What Can You Afford?
The Federal Government has families fill out Pell Grant information in order to see how much aid they qualify for. Our government is very optimistic about the disposable income of families. If you have equity in your home, for example, you can take out a mortgage to pay for college, according to their formula. Same with retirement savings.
Unfortunately, this is short-sighted reasoning. Your child’s future earnings can’t help you pay back a second mortgage or catch up for retirement, unless you’re planning on having them finance your retirement. So when it’s time to send your kids to college, it’s important to be realistic.

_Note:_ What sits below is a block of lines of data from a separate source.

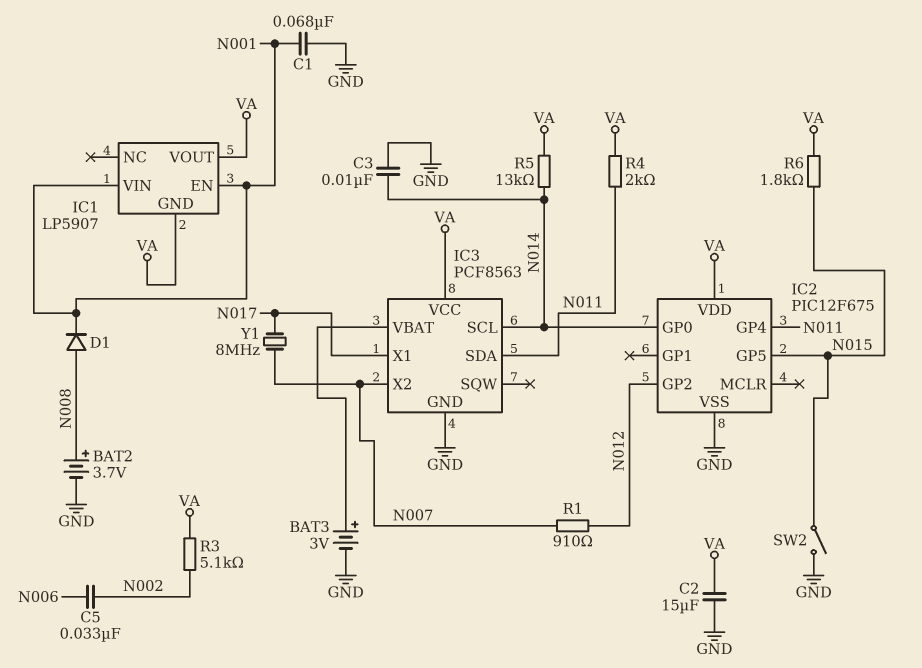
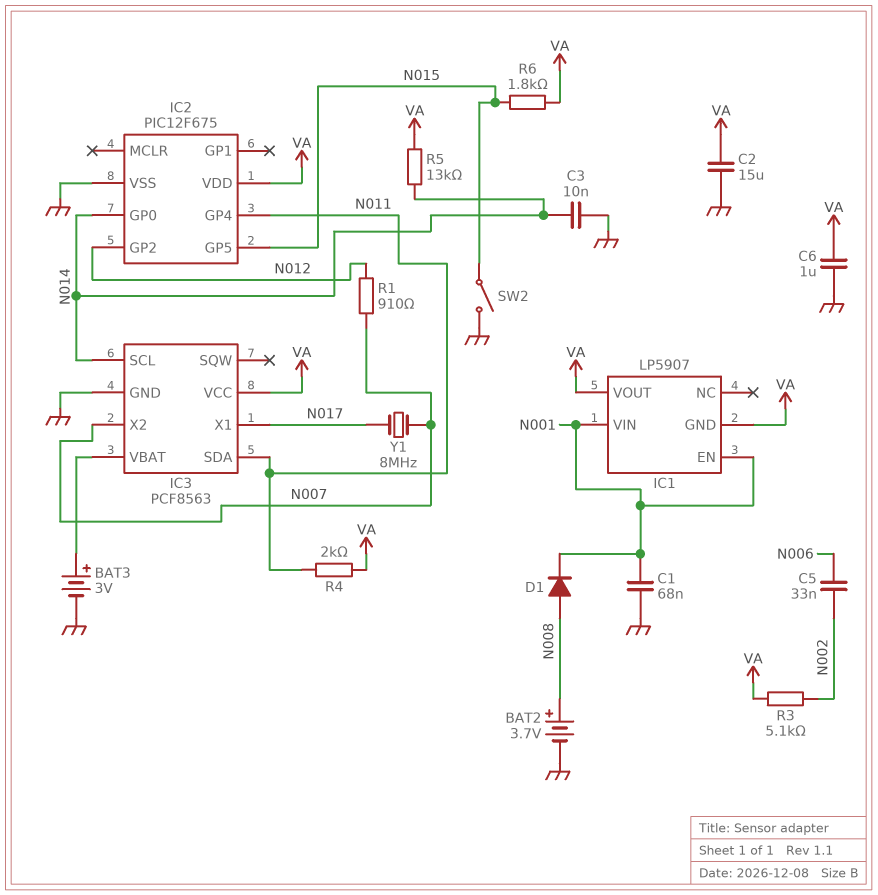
C6: none -> 1uF (GND, VA)

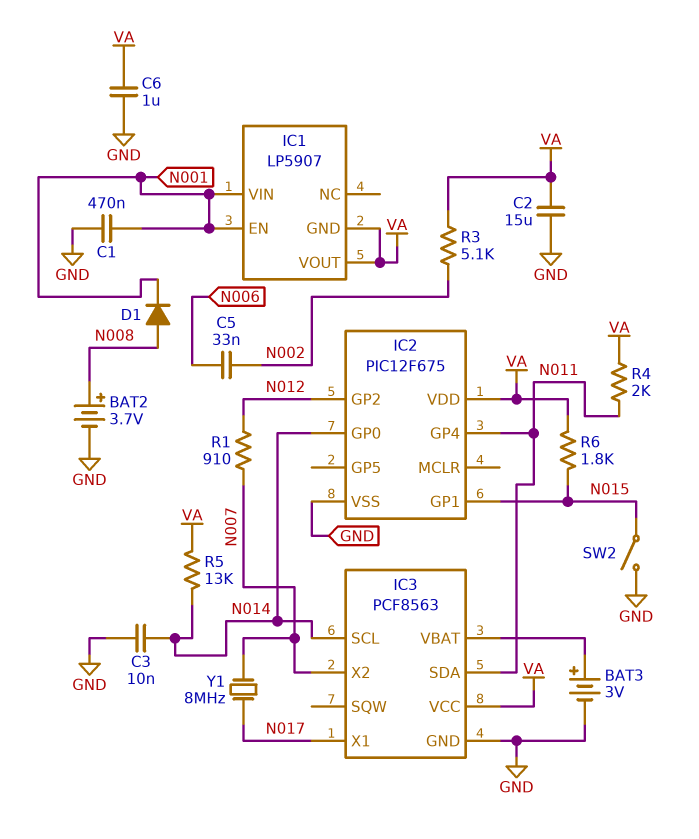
C1: 68nF (GND, N001) -> 470nF (GND, N001)
IC2 pin GP1: none -> N015
IC2 pin GP5: N015 -> none

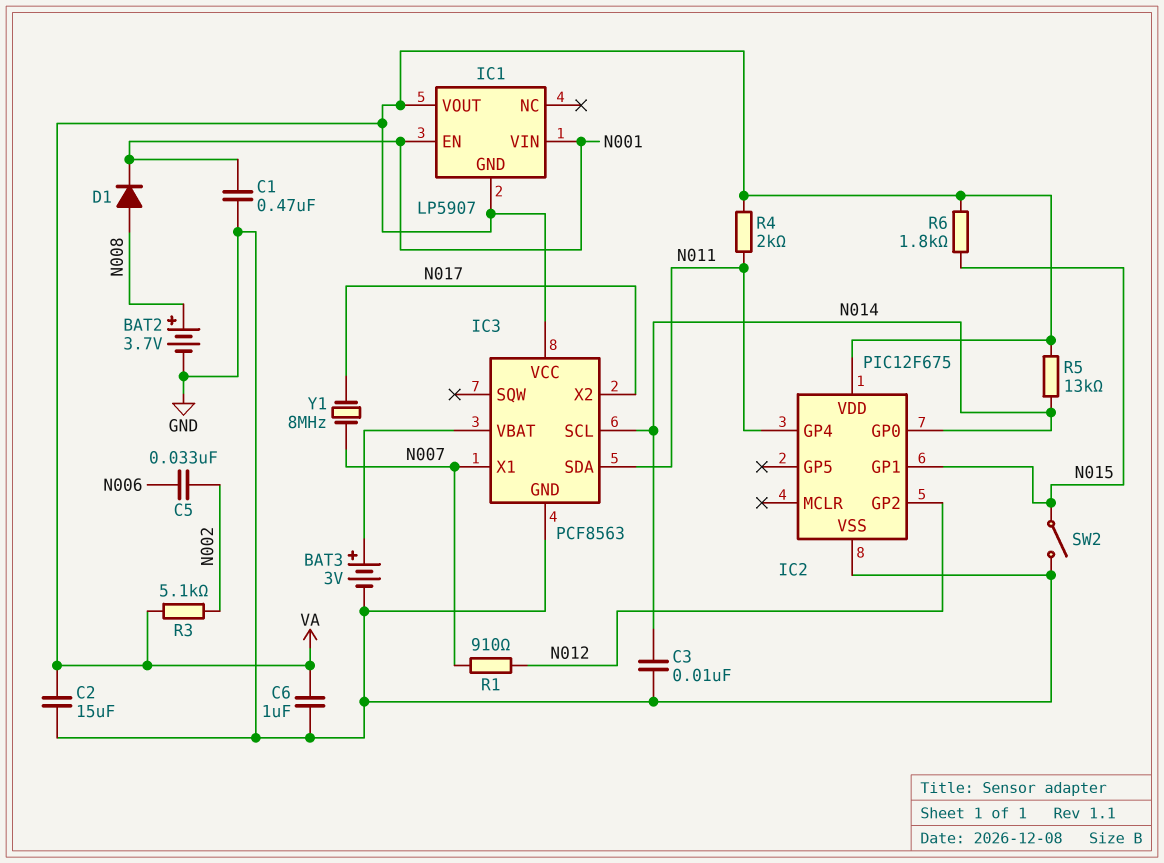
IC3 pin X1: N017 -> N007
IC3 pin X2: N007 -> N017

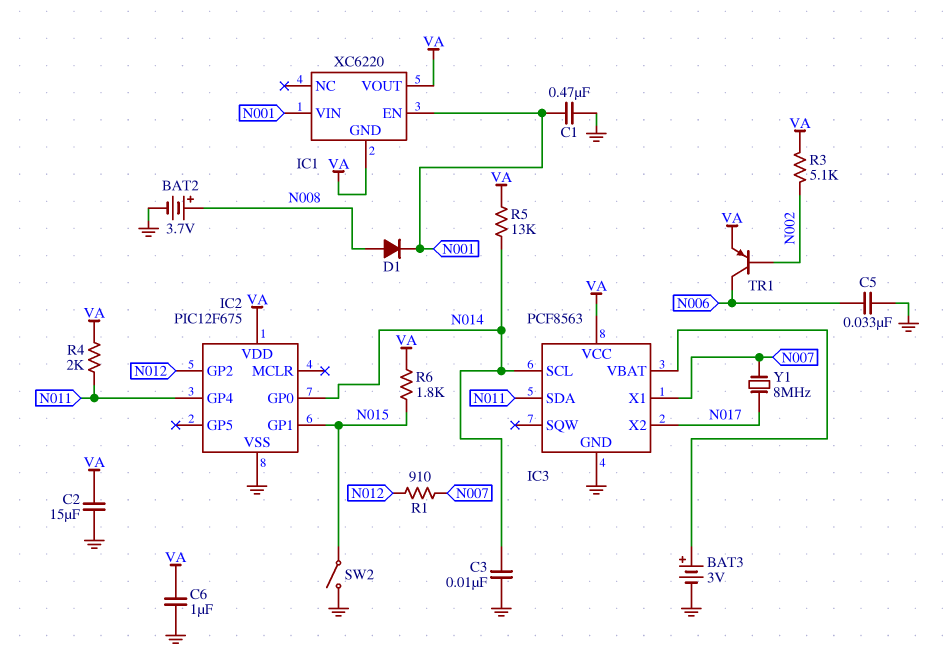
C5: 33nF (N002, N006) -> 33nF (GND, N006)
IC1: LP5907 -> XC6220
TR1: none -> PNP (B N002, C N006, E VA)

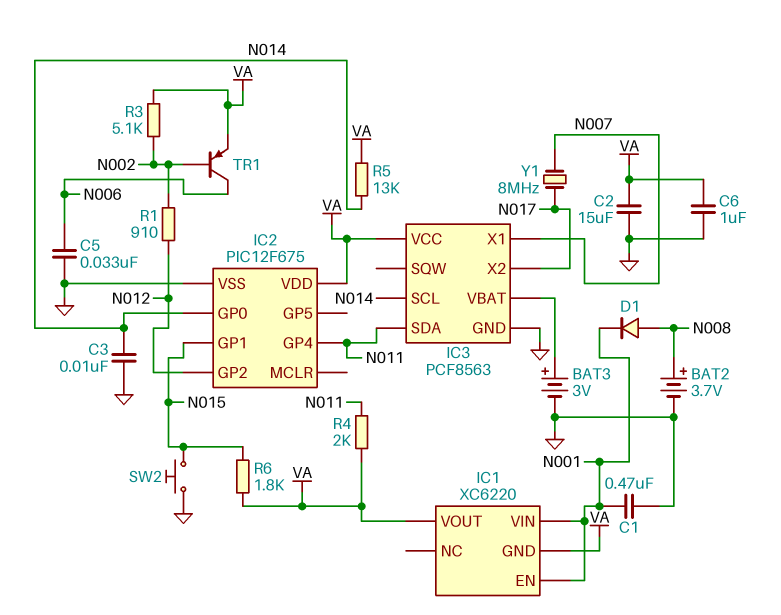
R1: 910 (N007, N012) -> 910 (N002, N012)
SW2: switch (GND, N015) -> button (GND, N015)

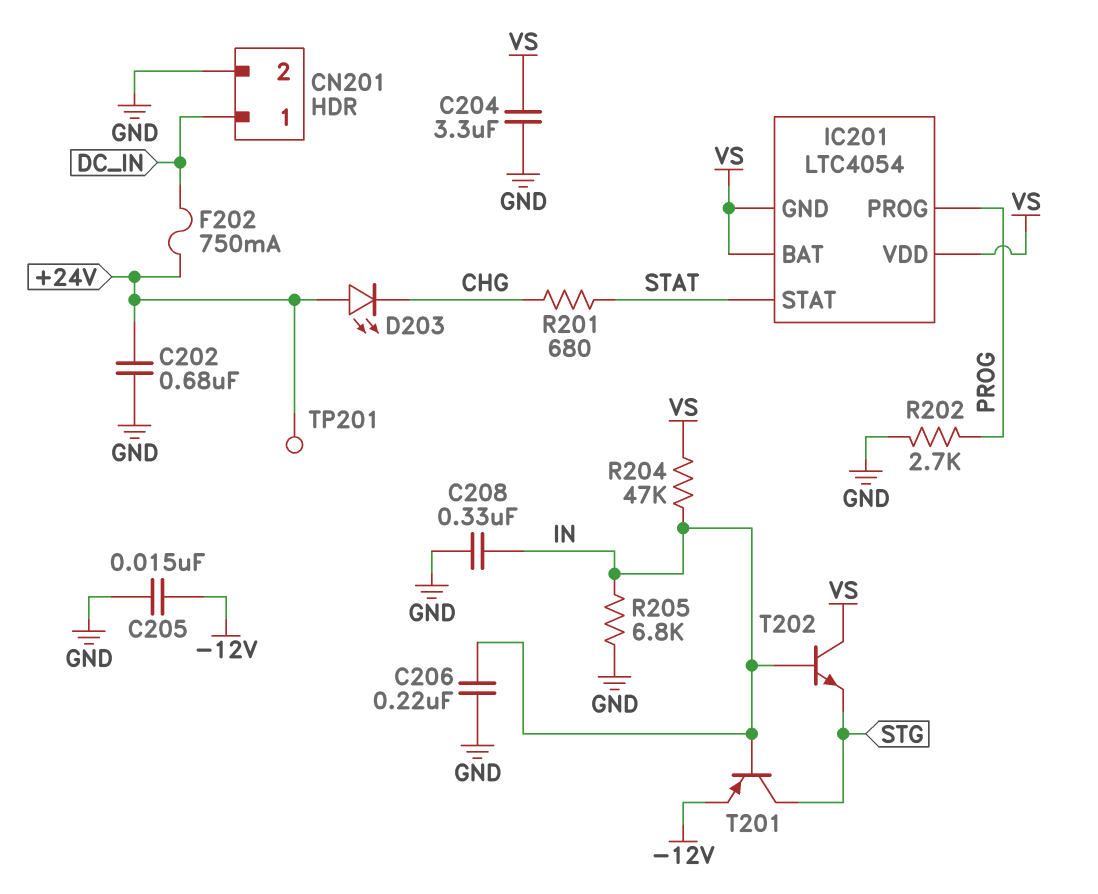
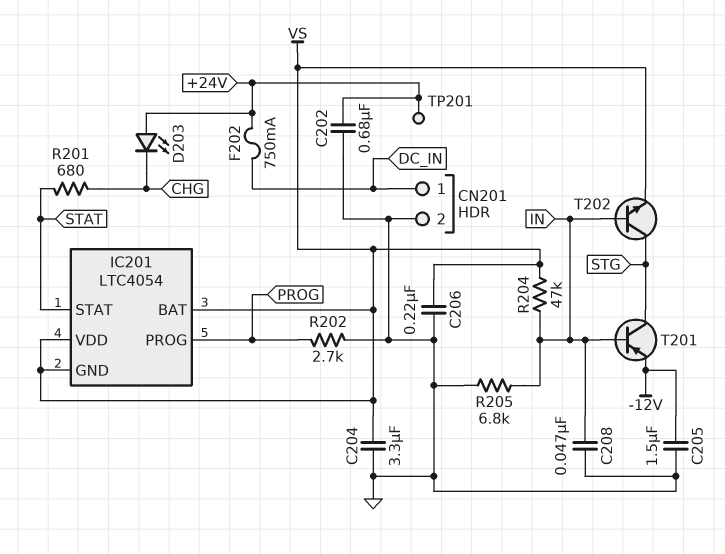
C205: 15nF (-12V, GND) -> 1.5uF (-12V, GND)
C206: 220nF (GND, IN) -> 220nF (GND, VS)
C208: 330nF (GND, IN) -> 47nF (GND, IN)
T202: NPN (B IN, C VS, E STG) -> NPN (B IN, C STG, E VS)

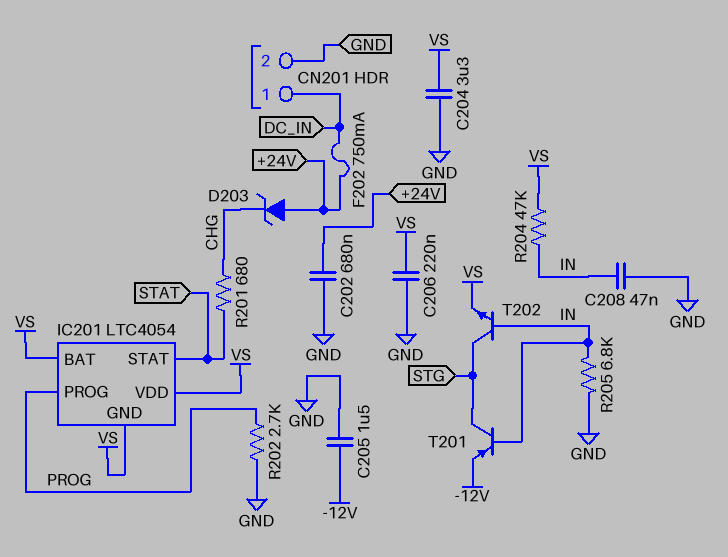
D203: LED (A +24V, K CHG) -> zener (A +24V, K CHG)
TP201: test point (+24V) -> none

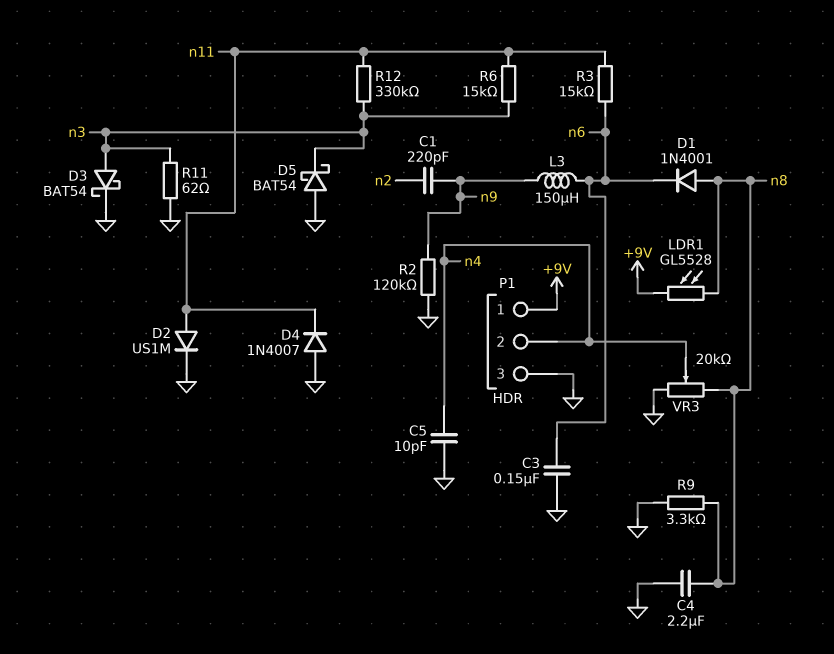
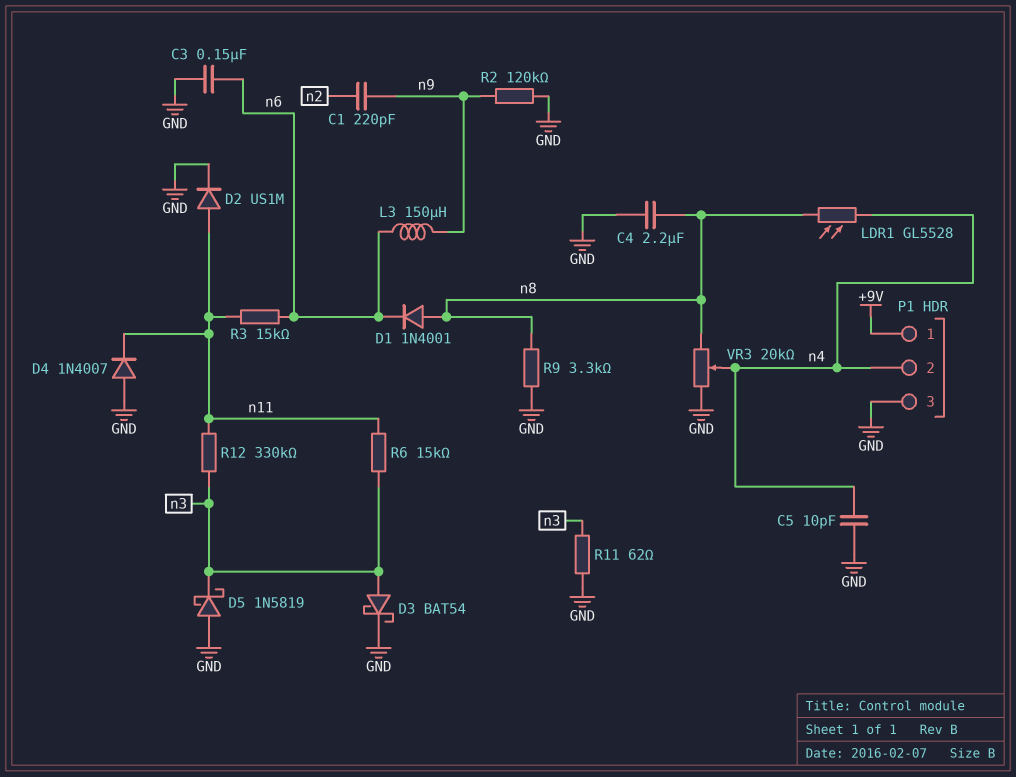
D5: schottky BAT54 (A GND, K n3) -> schottky 1N5819 (A GND, K n3)
LDR1: GL5528 (+9V, n8) -> GL5528 (n4, n8)

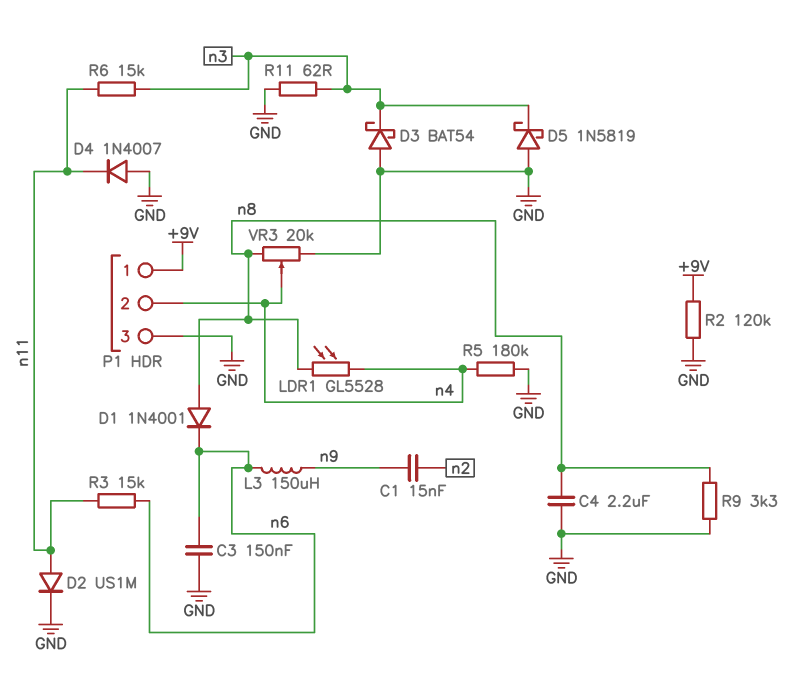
C1: 220pF (n2, n9) -> 15nF (n2, n9)
C5: 10pF (GND, n4) -> none
D3: schottky BAT54 (A n3, K GND) -> schottky BAT54 (A GND, K n3)
R2: 120k (GND, n9) -> 120k (+9V, GND)
R5: none -> 180k (GND, n4)
R12: 330k (n3, n11) -> none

How much have you saved? You need to sit down with your high schooler and talk about what money is available for his college education before he starts looking at schools. Chief Mom Officer has created a College Compact with her kids. In it, she recommends detailing exactly what you’re willing (and able!) to pay for when it comes to picking a college: it might be four years’ room and board at an in-state school, 50% of your alma mater’s cost, etc.
The time to have a conversation with your kid is not in April of his senior year when he’s got to choose which school to attend. It’s at the beginning of high school. College costs can be daunting, but ignoring those costs won’t make college money materialize out of thin air. Knowing how much is available to him may help your child make a better financial decision.
Paying Less Than Four Years
There are also other programs available that bring the total cost of college down. Your child could complete one or two years of community college and then transfer in to a more exclusive school. Many states have programs that allow your senior to take college courses and receive college credit. By the time he’s graduated high school, he could have up to two years of college completed. If your child takes an AP course and passes (with a 3 or 4, depending on the college) she’ll often receive college credit.
Your child could also start out at a state school and transfer to a private college in her junior or senior year. While her transcript will show the two colleges, the degree will come from the latter school.
You could also take courses from your school online, if they’re offered, at a lower cost than taking them on campus.
I believe that it’s high time we stop assuming that it’s normal for students to graduate college with debt. We need to rethink the best school idea, be realistic about what we can afford, and explore alternate options to paying a 4-year (or longer) college.
The next generation will be better off for our honest conversations about college affordability today.
What do you think? Do college costs scare you?